----- Extracted entries -----

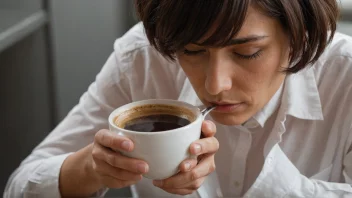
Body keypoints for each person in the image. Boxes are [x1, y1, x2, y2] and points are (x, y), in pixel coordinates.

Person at [4, 0, 352, 197]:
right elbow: (19, 187)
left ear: (300, 37)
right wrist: (93, 168)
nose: (215, 85)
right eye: (192, 51)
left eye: (247, 52)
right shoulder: (143, 58)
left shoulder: (345, 76)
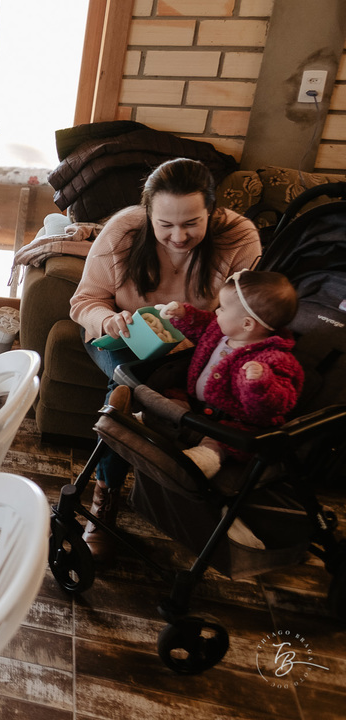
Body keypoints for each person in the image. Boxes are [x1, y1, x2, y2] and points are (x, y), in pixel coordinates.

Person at [69, 157, 261, 560]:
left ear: (212, 210)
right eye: (165, 225)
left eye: (192, 223)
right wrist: (108, 319)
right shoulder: (124, 230)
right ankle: (105, 497)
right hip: (119, 339)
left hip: (195, 342)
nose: (178, 236)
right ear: (148, 213)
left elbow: (250, 315)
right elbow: (84, 301)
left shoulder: (239, 236)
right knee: (128, 384)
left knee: (154, 389)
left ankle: (179, 487)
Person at [158, 269, 303, 479]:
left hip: (233, 425)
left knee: (218, 443)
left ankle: (201, 461)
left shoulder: (274, 359)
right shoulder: (220, 331)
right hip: (197, 408)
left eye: (222, 309)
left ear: (247, 324)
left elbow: (279, 402)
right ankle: (141, 418)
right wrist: (184, 314)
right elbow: (202, 325)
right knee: (168, 406)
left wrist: (261, 383)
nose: (217, 312)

-----

Each record above is to be returned unchanged, while any picture it holds stays out.

Body keypoints for each person in the image. Boxes are [x1, y1, x2, y2] and points are (x, y), in pixel coordinates.

Person at [4, 0, 352, 197]:
right elbow: (19, 187)
left ear: (300, 37)
right wrist: (93, 168)
nose: (215, 85)
right eye: (192, 51)
left eye: (247, 52)
right shoulder: (143, 58)
left shoulder: (345, 76)
Body keypoints for each person in the image. Boxes are [x1, y1, x2, y2] and points are (x, y), in pixel coordinates.

Person at [69, 157, 261, 560]:
left ear: (212, 210)
right eye: (165, 225)
left eye: (192, 223)
right wrist: (108, 319)
right shoulder: (124, 230)
right ankle: (105, 497)
right hip: (119, 339)
left hip: (195, 342)
nose: (178, 236)
right ear: (148, 213)
left elbow: (250, 315)
right elbow: (84, 301)
left shoulder: (239, 236)
right knee: (128, 384)
left knee: (154, 389)
left ankle: (179, 487)
Person at [158, 269, 303, 479]:
left hip: (233, 425)
left knee: (218, 443)
left ankle: (201, 461)
left shoulder: (274, 359)
right shoulder: (220, 331)
right hip: (197, 408)
left eye: (222, 309)
left ear: (247, 324)
left elbow: (279, 402)
right ankle: (141, 418)
right wrist: (184, 314)
right elbow: (202, 325)
right knee: (168, 406)
left wrist: (261, 383)
nose: (217, 312)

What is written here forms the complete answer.